STUDY TEXT:
##########

Your sketch will short your 5V supply to ground until the I/O or the processor fry from a connection to the 5V supply through a diode.

 

Background: The base-emmitter junction of a bipolar junction transistor acts like (and actually is) a diode. The base current sets a limit, based on the gain of the transistor, for the collector current. If the external circuit limits the current, then the transistor acts as a switch. If the external circuit doesn't limit the current, then the transistor does and it operates in linear mode. These rules are approximations. Good ones, but still only approximations.

 

The circuit you sketched will have the diode (base-emmitter junction) between your 5V supply and the I/O. Diodes do not limit current. (Ok, they do, but not like a resistor.) They act more like a constant voltage drop of about 0.6 to 0.7V when current flows. This means that you will be essentially applying 4.3V with no current limiting to the output of the microcontroller.

##########

EXERCISE GOAL: Can you copy everything in the transistor explanation from "Background: The base-emmitter" down to "of the microcontroller.", word for word?

RECORD SET:
##########

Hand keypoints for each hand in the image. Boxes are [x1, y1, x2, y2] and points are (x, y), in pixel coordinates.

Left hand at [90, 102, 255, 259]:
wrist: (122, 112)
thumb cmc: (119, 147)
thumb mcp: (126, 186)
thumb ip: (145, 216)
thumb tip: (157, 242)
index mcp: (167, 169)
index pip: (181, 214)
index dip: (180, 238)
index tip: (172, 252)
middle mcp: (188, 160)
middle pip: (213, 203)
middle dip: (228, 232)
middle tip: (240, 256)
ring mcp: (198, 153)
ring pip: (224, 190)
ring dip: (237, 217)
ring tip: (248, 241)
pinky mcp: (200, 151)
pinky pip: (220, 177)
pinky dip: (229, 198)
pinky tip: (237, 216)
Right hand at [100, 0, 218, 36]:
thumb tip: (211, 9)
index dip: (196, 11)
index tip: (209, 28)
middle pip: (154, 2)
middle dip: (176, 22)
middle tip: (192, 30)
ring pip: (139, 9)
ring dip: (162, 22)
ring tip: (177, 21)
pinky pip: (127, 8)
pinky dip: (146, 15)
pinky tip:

##########

OUTPUT:
Background: The base-emmitter junction of a bipolar junction transistor acts like (and actually is) a diode. The base current sets a limit, based on the gain of the transistor, for the collector current. If the external circuit limits the current, then the transistor acts as a switch. If the external circuit doesn't limit the current, then the transistor does and it operates in linear mode. These rules are approximations. Good ones, but still only approximations.

 

The circuit you sketched will have the diode (base-emmitter junction) between your 5V supply and the I/O. Diodes do not limit current. (Ok, they do, but not like a resistor.) They act more like a constant voltage drop of about 0.6 to 0.7V when current flows. This means that you will be essentially applying 4.3V with no current limiting to the output of the microcontroller.